ディアボロスが見つけた侵入ルートとやらも、たいしたことなかったわね。さぁ、私の眷属とともに踊り狂いたまえ」
 触手をくねらせ、地上でアークデーモンが笑っている。
 プテラノドンはビヤーキーについばまれて力を失い、誠司とともに敵のそばに落下した。倒れた衝撃はありそうなのに、声は出さない。
 悲鳴をあげるよりも、怪我の痛みに耐えていたほうがいい、と誠司の判断だ。
 角を曲がってきた風水の表情も、それらしくなった。
「仲間を傷つけさせはしないの! 『天骸銃刃(テンガイジュウジン)』!」
 携行式の大砲、『殲華天榴砲』に水晶が生成された。鋭利な刃として、砲身を振り回すごとにハスターの触手を切り刻む。
「やっぱり、マルコシアス様の元へは行けなかったようね」
 アヴァタール級は、ディアボロスたちが集まってくるのを喜んでいるようだ。斬れた触手は、またすぐに生えてきて、そのさいに輝く胞子を散布する。
「役者がそろうのは歓迎よ。さあ、舞台を彩ろう」
 胞子が爆発する。
 風水は、砲身を顔の前に引き寄せて、かばった。彼女が立っているアスファルト舗装はめくれ、退いた背後の塀は崩れてコンクリート片を巻き上げる。
「見て。悪夢のような光景が広がる地獄絵図を!」
 彩ると言ってもグレーの濃淡でしかないものの、破壊で起こった粉塵に、狂気の演出家は満足そうだ。
 むろん、演技をしているのは、風水のほうだ。爆発が路地を満たすように動き、誠司が倒れた場所にまで至る。不明瞭な視界を利用して、ニーアムも潜りこんできた。
 宣言どおりに、彼女だけが突出して前に出る。『図書館支給武装品』の特殊警棒と自動拳銃をそれぞれの手に構えた。
 誠司は風水に支えられて後退するが、旅団仲間のニーアムへと、自他の無事を示す合図を残していく。
「しるし、ね……」
 相手の姿を見た。真偽は疑わしくとも『ハスター』を名乗る以上、なにかあるかもしれない。
「藁にもすがる、かな。旧神の印を描いてみよう」
 『魔術式 基礎理論展開 【流】(プローフオブプリンセボ)』で、警棒をあやつり、宙に印を刻む。
「『gan stad gan staonadh dul timpeall an domhain』……」
 詠唱が流動体を操作せしめ、気流を発生させた。
 ストリームが、粉塵を晴らして、『黄衣の王』ハスターを捕まえる。ボロボロのローブをたなびかせているが、奴も空気の流れ、すなわち『歌』を浴びせてきた。
「喜びに満ちた歌をここに♪」
 耳にするだけで、心を暴力的、冒涜的な思念に侵されてしまう。
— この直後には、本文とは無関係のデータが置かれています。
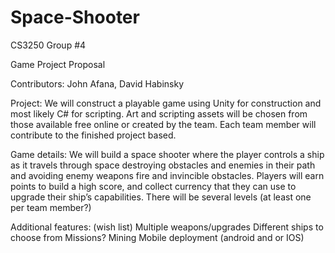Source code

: # Space-Shooter

CS3250
Group #4 

Game Project Proposal

Contributors:
John Afana, David Habinsky

Project:	We will construct a playable game using Unity for construction and most likely C# for scripting. Art and scripting assets will be chosen from those available free online or created by the team. Each team member will contribute to the finished project based.

Game details: We will build a space shooter where the player controls a ship as it travels through space destroying obstacles and enemies in their path and avoiding enemy weapons fire and invincible obstacles.
Players will earn points to build a high score, and collect currency that they can use to upgrade their ship’s capabilities.
There will be several levels (at least one per team member?)

Additional features: (wish list)
Multiple weapons/upgrades
Different ships to choose from
Missions?
Mining
Mobile deployment (android and or IOS)
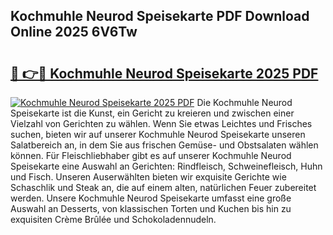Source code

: ## Kochmuhle Neurod Speisekarte PDF Download Online 2025 6V6Tw

# <h2><a href="http://gca98l.nevu.top/?p=Kochmuhle+Neurod+Speisekarte">🔗 👉🔴 Kochmuhle Neurod Speisekarte 2025 PDF</a></h2>

[![Kochmuhle Neurod Speisekarte 2025 PDF](https://i.imgur.com/dBaPXMq.png)](http://gca98l.nevu.top/?p=Kochmuhle+Neurod+Speisekarte)
Die Kochmuhle Neurod Speisekarte ist die Kunst, ein Gericht zu kreieren und zwischen einer Vielzahl von Gerichten zu wählen. Wenn Sie etwas Leichtes und Frisches suchen, bieten wir auf unserer Kochmuhle Neurod Speisekarte unseren Salatbereich an, in dem Sie aus frischen Gemüse- und Obstsalaten wählen können. Für Fleischliebhaber gibt es auf unserer Kochmuhle Neurod Speisekarte eine Auswahl an Gerichten: Rindfleisch, Schweinefleisch, Huhn und Fisch. Unseren Auserwählten bieten wir exquisite Gerichte wie Schaschlik und Steak an, die auf einem alten, natürlichen Feuer zubereitet werden. Unsere Kochmuhle Neurod Speisekarte umfasst eine große Auswahl an Desserts, von klassischen Torten und Kuchen bis hin zu exquisiten Crème Brûlée und Schokoladennudeln.
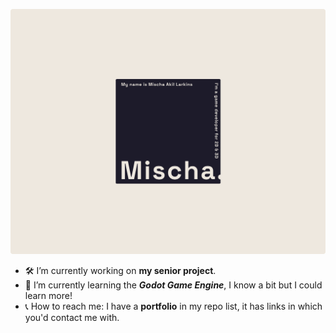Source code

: ![Check out my portfolio!](https://github.com/mischal24/mischal24/blob/main/Banner.png)

- 🛠️ I’m currently working on **my senior project**.
- 🌱 I’m currently learning the ***Godot Game Engine***, I know a bit but I could learn more!
- 📞 How to reach me: I have a **portfolio** in my repo list, it has links in which you'd contact me with.
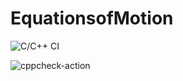 # EquationsofMotion

![C/C++ CI](https://github.com/99002603/EquationsofMotion/workflows/C/C++%20CI/badge.svg?branch=master)

![cppcheck-action](https://github.com/99002603/EquationsofMotion/workflows/cppcheck-action/badge.svg)
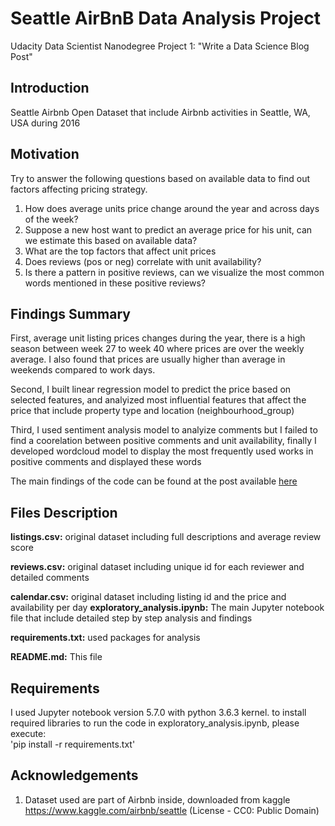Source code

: # Seattle AirBnB Data Analysis Project
Udacity Data Scientist Nanodegree Project 1: "Write a Data Science Blog Post"

## Introduction
Seattle Airbnb Open Dataset that include Airbnb activities in Seattle, WA, USA during 2016</br>

 
## Motivation
Try to answer the following questions based on available data to find out factors affecting pricing strategy.

1. How does average units price change around the year and across days of the week?
2. Suppose a new host want to predict an average price for his unit, can we estimate this based on available data?
3. What are the top factors that affect unit prices
4. Does reviews (pos or neg) correlate with unit availability?
5. Is there a pattern in positive reviews, can we visualize the most common words mentioned in these positive reviews?</br>

## Findings Summary
First, average unit listing prices changes during the year, there is a high season between week 27 to week 40 where prices are over the weekly average. I also found that prices are usually higher than average in weekends compared to work days.

Second, I built linear regression model to predict the price based on selected features, and analyized most influential features that affect the price that include property type and location (neighbourhood_group)

Third, I used sentiment analysis model to analyize comments but I failed to find a coorelation between positive comments and unit availability, finally I developed wordcloud model to display the most frequently used works in positive comments and displayed these words

The main findings of the code can be found at the post available [here](https://moevski.medium.com/top-factors-affecting-pricing-strategy-on-airbnb-in-seattle-4196ad16b50f)</br>

## Files Description
**listings.csv:** original dataset including full descriptions and average review score 

**reviews.csv:** original dataset including unique id for each reviewer and detailed comments

**calendar.csv:** original dataset including listing id and the price and availability per day
**exploratory_analysis.ipynb:** The main Jupyter notebook file that include detailed step by step analysis and findings

**requirements.txt:** used packages for analysis

**README.md:** This file</br>

## Requirements
I used Jupyter notebook version 5.7.0 with python 3.6.3 kernel. to install required libraries to run the code in exploratory_analysis.ipynb, please execute:</br> 
'pip install -r requirements.txt'</br>


## Acknowledgements
1. Dataset used are part of Airbnb inside, downloaded from kaggle https://www.kaggle.com/airbnb/seattle (License - CC0: Public Domain)</br>

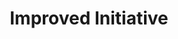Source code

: ---
title: "Improved Initiative"

feat:
  types: ["General", "Fighter"]
  benefit: |
    You get a +4 bonus on initiative checks.
  special: |
    A fighter may select {% feat_link improved-initiative %} as one of his fighter bonus feats.
---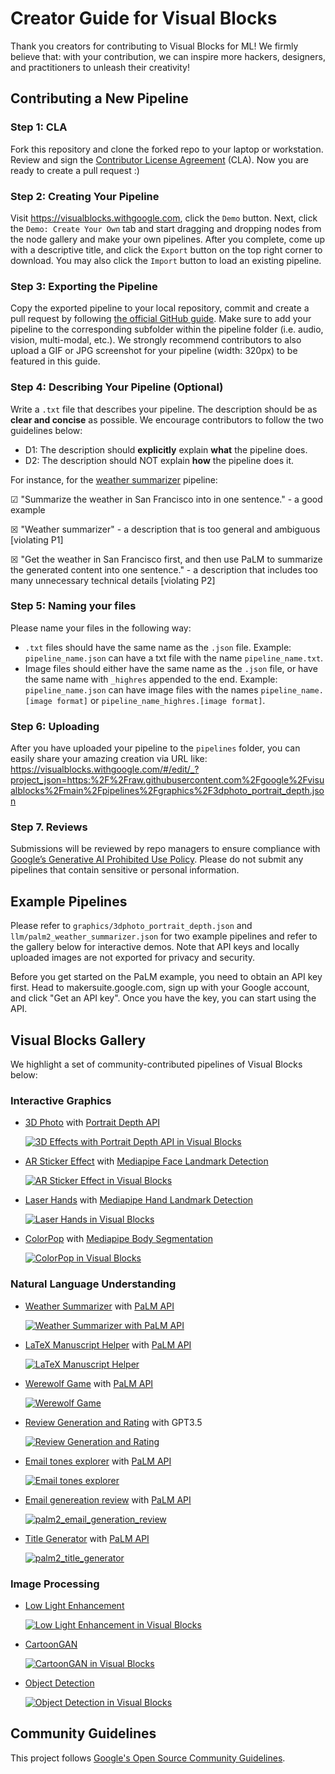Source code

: # Creator Guide for Visual Blocks

Thank you creators for contributing to Visual Blocks for ML! We firmly believe
that: with your contribution, we can inspire more hackers, designers, and
practitioners to unleash their creativity!

## Contributing a New Pipeline

### Step 1: CLA

Fork this repository and clone the forked repo to your laptop or workstation.
Review and sign the
[Contributor License Agreement](https://cla.developers.google.com/about) (CLA).
Now you are ready to create a pull request :)

### Step 2: Creating Your Pipeline

Visit https://visualblocks.withgoogle.com, click the `Demo` button. Next, click
the `Demo: Create Your Own` tab and start dragging and dropping nodes from the
node gallery and make your own pipelines. After you complete, come up with a
descriptive title, and click the `Export` button on the top right corner to
download. You may also click the `Import` button to load an existing pipeline.

### Step 3: Exporting the Pipeline

Copy the exported pipeline to your local repository, commit and create a
pull request by following
[the official GitHub guide](https://docs.github.com/en/pull-requests/collaborating-with-pull-requests/proposing-changes-to-your-work-with-pull-requests/creating-a-pull-request).
Make sure to add your pipeline to the corresponding subfolder within the
pipeline folder (i.e. audio, vision, multi-modal, etc.). We strongly recommend
contributors to also upload a GIF or JPG screenshot for your pipeline (width:
320px) to be featured in this guide.

### Step 4: Describing Your Pipeline (Optional)

Write a `.txt` file that describes your pipeline. The description should be as
**clear and concise** as possible. We encourage contributors to follow the two guidelines below:

* D1: The description should **explicitly** explain **what** the
pipeline does.
* D2: The description should NOT explain **how** the pipeline does
it.

For instance, for the
[weather summarizer](https://visualblocks.withgoogle.com/#/edit/_?project_json=https:%2F%2Fraw.githubusercontent.com%2Fgoogle%2Fvisualblocks%2Fmain%2Fpipelines%2Fllm%2Fpalm2_weather_summarizer.json)
pipeline:

&#9745; "Summarize the weather in San Francisco into in one sentence." - a good example

&#9746; "Weather summarizer" - a description that is too general and ambiguous [violating P1]

&#9746; "Get the weather in San Francisco first, and then use PaLM to summarize
the generated content into one sentence." - a description that includes too many unnecessary technical details [violating P2]

### Step 5: Naming your files

Please name your files in the following way:
- `.txt` files should have the same name as the `.json` file. Example: `pipeline_name.json` can have a txt file with the name `pipeline_name.txt`. 
- Image files should either have the same name as the `.json` file, or have the same name with `_highres` appended to the end. Example: `pipeline_name.json` can have image files with the names `pipeline_name.[image format]` or `pipeline_name_highres.[image format]`.

### Step 6: Uploading

After you have uploaded your pipeline to the `pipelines` folder, you can easily
share your amazing creation via URL like:
https://visualblocks.withgoogle.com/#/edit/_?project_json=https:%2F%2Fraw.githubusercontent.com%2Fgoogle%2Fvisualblocks%2Fmain%2Fpipelines%2Fgraphics%2F3dphoto_portrait_depth.json

### Step 7. Reviews
Submissions will be reviewed by repo managers to ensure compliance with [Google’s Generative AI Prohibited Use Policy](https://policies.google.com/terms/generative-ai/use-policy?hl=en-US). Please do not submit any pipelines that contain sensitive or personal information.

## Example Pipelines

Please refer to `graphics/3dphoto_portrait_depth.json` and
`llm/palm2_weather_summarizer.json` for two example pipelines and refer to the gallery below for interactive demos. Note that API keys
and locally uploaded images are not exported for privacy and security.

Before you get started on the PaLM example, you need to obtain an API key first.
Head to makersuite.google.com, sign up with your Google account, and click "Get
an API key". Once you have the key, you can start using the API.

## Visual Blocks Gallery

We highlight a set of community-contributed pipelines of Visual Blocks below:

### Interactive Graphics

*   [3D Photo](https://visualblocks.withgoogle.com/#/edit/_?project_json=https:%2F%2Fraw.githubusercontent.com%2Fgoogle%2Fvisualblocks%2Fmain%2Fpipelines%2Fgraphics%2F3dphoto_portrait_depth.json)
    with
    [Portrait Depth API](https://blog.tensorflow.org/2022/05/portrait-depth-api-turning-single-image.html?linkId=8063793)

    [![3D Effects with Portrait Depth API in Visual Blocks](graphics/3dphoto_portrait_depth.gif)](https://visualblocks.withgoogle.com/#/edit/_?project_json=https:%2F%2Fraw.githubusercontent.com%2Fgoogle%2Fvisualblocks%2Fmain%2Fpipelines%2Fgraphics%2F3dphoto_portrait_depth.json)

*   [AR Sticker Effect](https://visualblocks.withgoogle.com/#/edit/_?project_json=https:%2F%2Fraw.githubusercontent.com%2Fgoogle%2Fvisualblocks%2Fmain%2Fpipelines%2Fwebcam%2Far_sticker_effect.json)
    with
    [Mediapipe Face Landmark Detection](https://developers.google.com/mediapipe/solutions/vision/face_landmarker)

    [![AR Sticker Effect in Visual Blocks](webcam/ar_sticker_effect.gif)](https://visualblocks.withgoogle.com/#/edit/_?project_json=https:%2F%2Fraw.githubusercontent.com%2Fgoogle%2Fvisualblocks%2Fmain%2Fpipelines%2Fwebcam%2Far_sticker_effect.json)

*   [Laser Hands](https://visualblocks.withgoogle.com/#/edit/_?project_json=https:%2F%2Fraw.githubusercontent.com%2Fgoogle%2Fvisualblocks%2Fmain%2Fpipelines%2Fwebcam%2Flaser_hands_rough.json)
    with
    [Mediapipe Hand Landmark Detection](https://developers.google.com/mediapipe/solutions/vision/hand_landmarker)

    [![Laser Hands in Visual Blocks](webcam/laser_hands_rough.jpg)](https://visualblocks.withgoogle.com/#/edit/_?project_json=https:%2F%2Fraw.githubusercontent.com%2Fgoogle%2Fvisualblocks%2Fmain%2Fpipelines%2Fwebcam%2Flaser_hands_rough.json)

*   [ColorPop](https://visualblocks.withgoogle.com/#/edit/_?project_json=https:%2F%2Fraw.githubusercontent.com%2Fgoogle%2Fvisualblocks%2Fmain%2Fpipelines%2Fgraphics%2Fcolorpop.json) with
    [Mediapipe Body Segmentation](https://blog.tensorflow.org/2022/01/body-segmentation.html)

    [![ColorPop in Visual Blocks](graphics/colorpop.jpg)](https://visualblocks.withgoogle.com/#/edit/_?project_json=https:%2F%2Fraw.githubusercontent.com%2Fgoogle%2Fvisualblocks%2Fmain%2Fpipelines%2Fgraphics%2Fcolorpop.json)

### Natural Language Understanding

*   [Weather Summarizer](https://visualblocks.withgoogle.com/#/edit/_?project_json=https:%2F%2Fraw.githubusercontent.com%2Fgoogle%2Fvisualblocks%2Fmain%2Fpipelines%2Fllm%2Fpalm2_weather_summarizer.json)
    with [PaLM API](https://developers.generativeai.google)

    [![Weather Summarizer with PaLM API](llm/palm2_weather_summarizer.jpg)](https://visualblocks.withgoogle.com/#/edit/_?project_json=https:%2F%2Fraw.githubusercontent.com%2Fgoogle%2Fvisualblocks%2Fmain%2Fpipelines%2Fllm%2Fpalm2_weather_summarizer.json)

*   [LaTeX Manuscript Helper](https://visualblocks.withgoogle.com/#/edit/_?project_json=https:%2F%2Fraw.githubusercontent.com%2Fgoogle%2Fvisualblocks%2Fmain%2Fpipelines%2Fllm%2Fpalm2_manuscript_helper.json)
    with [PaLM API](https://developers.generativeai.google)

    [![LaTeX Manuscript Helper](llm/palm2_manuscript_helper.jpg)](https://visualblocks.withgoogle.com/#/edit/_?project_json=https:%2F%2Fraw.githubusercontent.com%2Fgoogle%2Fvisualblocks%2Fmain%2Fpipelines%2Fllm%2Fpalm2_manuscript_helper.json)

*   [Werewolf Game](https://visualblocks.withgoogle.com/#/edit/_?project_json=https:%2F%2Fraw.githubusercontent.com%2Fgoogle%2Fvisualblocks%2Fmain%2Fpipelines%2Fllm%2Fpalm2_werewolf.json)
    with [PaLM API](https://developers.generativeai.google)

    [![Werewolf Game](llm/palm2_werewolf.jpg)](https://visualblocks.withgoogle.com/#/edit/_?project_json=https:%2F%2Fraw.githubusercontent.com%2Fgoogle%2Fvisualblocks%2Fmain%2Fpipelines%2Fllm%2Fpalm2_werewolf.json)

*   [Review Generation and Rating](https://visualblocks.withgoogle.com/#/edit/_?project_json=https:%2F%2Fraw.githubusercontent.com%2Fgoogle%2Fvisualblocks%2Fmain%2Fpipelines%2Fllm%2Freview_generation_and_rating.json)
    with GPT3.5

    [![Review Generation and Rating](llm/review_generation_and_rating.jpg)](https://visualblocks.withgoogle.com/#/edit/_?project_json=https:%2F%2Fraw.githubusercontent.com%2Fgoogle%2Fvisualblocks%2Fmain%2Fpipelines%2Fllm%2Freview_generation_and_rating.json)

*   [Email tones explorer](https://visualblocks.withgoogle.com/#/edit/_?project_json=https:%2F%2Fraw.githubusercontent.com%2Fgoogle%2Fvisualblocks%2Fmain%2Fpipelines%2Fllm%2Fpalm2_email_tones_explorer.json)
    with [PaLM API](https://developers.generativeai.google)

    [![Email tones explorer](llm/palm2_email_tones_explorer.jpg)](https://visualblocks.withgoogle.com/#/edit/_?project_json=https:%2F%2Fraw.githubusercontent.com%2Fgoogle%2Fvisualblocks%2Fmain%2Fpipelines%2Fllm%2Fpalm2_email_tones_explorer.json)

*   [Email genereation review](https://visualblocks.withgoogle.com/#/edit/_?project_json=https:%2F%2Fraw.githubusercontent.com%2Fgoogle%2Fvisualblocks%2Fmain%2Fpipelines%2Fllm%2Fpalm2_email_generation_review.json)
    with [PaLM API](https://developers.generativeai.google)

    [![palm2_email_generation_review](llm/palm2_email_generation_review.jpg)](https://visualblocks.withgoogle.com/#/edit/_?project_json=https:%2F%2Fraw.githubusercontent.com%2Fgoogle%2Fvisualblocks%2Fmain%2Fpipelines%2Fllm%2Fpalm2_email_generation_review.json)

*   [Title Generator](https://visualblocks.withgoogle.com/#/edit/_?project_json=https:%2F%2Fraw.githubusercontent.com%2Fgoogle%2Fvisualblocks%2Fmain%2Fpipelines%2Fllm%2Fpalm2_title_generator.json)
    with [PaLM API](https://developers.generativeai.google)

    [![palm2_title_generator](llm/palm2_title_generator.jpg)](https://visualblocks.withgoogle.com/#/edit/_?project_json=https:%2F%2Fraw.githubusercontent.com%2Fgoogle%2Fvisualblocks%2Fmain%2Fpipelines%2Fllm%2Fpalm2_title_generator.json)

### Image Processing

*   [Low Light Enhancement](https://visualblocks.withgoogle.com/#/edit/_?project_json=https:%2F%2Fraw.githubusercontent.com%2Fgoogle%2Fvisualblocks%2Fmain%2Fpipelines%2Fvision%2Flow_light_enhancement.json)

    [![Low Light Enhancement in Visual Blocks](vision/low_light_enhancement.jpg)](https://visualblocks.withgoogle.com/#/edit/_?project_json=https:%2F%2Fraw.githubusercontent.com%2Fgoogle%2Fvisualblocks%2Fmain%2Fpipelines%2Fvision%2Flow_light_enhancement.json)

*   [CartoonGAN](https://visualblocks.withgoogle.com/#/edit/_?project_json=https:%2F%2Fraw.githubusercontent.com%2Fgoogle%2Fvisualblocks%2Fmain%2Fpipelines%2Fgraphics%2Fcartoongan.json)

    [![CartoonGAN in Visual Blocks](graphics/cartoongan.jpg)](https://visualblocks.withgoogle.com/#/edit/_?project_json=https:%2F%2Fraw.githubusercontent.com%2Fgoogle%2Fvisualblocks%2Fmain%2Fpipelines%2Fgraphics%2Fcartoongan.json)

*   [Object Detection](https://visualblocks.withgoogle.com/#/edit/_?project_json=https:%2F%2Fraw.githubusercontent.com%2Fgoogle%2Fvisualblocks%2Fmain%2Fpipelines%2Fvision%2Fobject_detection.json)

    [![Object Detection in Visual Blocks](vision/object_detection.jpg)](https://visualblocks.withgoogle.com/#/edit/_?project_json=https:%2F%2Fraw.githubusercontent.com%2Fgoogle%2Fvisualblocks%2Fmain%2Fpipelines%2Fvision%2Fobject_detection.json)

## Community Guidelines

This project follows
[Google's Open Source Community Guidelines](https://opensource.google/conduct/).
ニーアムは、自分の指を噛んだ。
 自傷行為で意識を保とうというのだ。
「拳銃のほうは、逃げられなかった時の自殺用……」

 幸いというか、口のなかに満ちる血の味と、頭上から降って来た怒鳴り声とで、冒涜的な歌はニーアムに届かなくなった。
「正気を保て! 加勢にきた!」
 逆叉・オルカ(オルキヌスの語り部・g00294)だ。普段の落ち着きを勘ぐり捨てている。
「皆のお陰で他の部隊も情報を得ることが出来た。先で仲間が待っている。合流して体制を立て直そう!」
 アヴァタール級とのあいだに着地すると、まくし立てた。その敵、『黄衣の王』ハスターにも聞こえるように呼び掛けているところをみると、オルカも、ただ撤退を手伝いにきただけではないようだ。
 情報のかく乱であろう。
 挙手した役割は満たしたことにして、手の甲で口元の血を拭うと、ニーアムは素直に多摩川……今は海だが、そちら方向へと引き返す。
「他の部隊? 情報? まさか、また『処刑ショー』の邪魔でも企んでるんじゃないでしょうね!?」
 ハスターの外套がはためき、さらに増えた触手から胞子が撒かれる。
「それとも、アレのことか? ザミエル様がどうとか、……『レガリア』?」
「相手はハスターか……、また厄介な奴だな」
 もちろん、オルカは相手の言葉には応じない。ただ、冷静な若者に変貌し、それでいて感情の読めない瞳で、クロノヴェーダを見つめかえした。
 黄色いフードの内側で、敵はいらだっている。
「私の舞台を、わけのわからない言葉で汚さないで!」
「これで、どうだ……!!」
 オルカはデータ粒子化していた弾丸を具現化したうえで、拳銃から打ち出す。
 水をまとったガジェット弾は、アークデーモンの胞子とぶつかると、蒸気を吹いて路地を満たした。
「む? ……いや」
 ハスターの疑念が聞こえたあと、光る胞子の爆発が連続しておこり、自分のパラドクスがディアボロスに競り勝ったというような、安堵した声も聞かれた。
 それで、十分だ。
 白い視界に紛れて、オルカは住宅地から逃走する。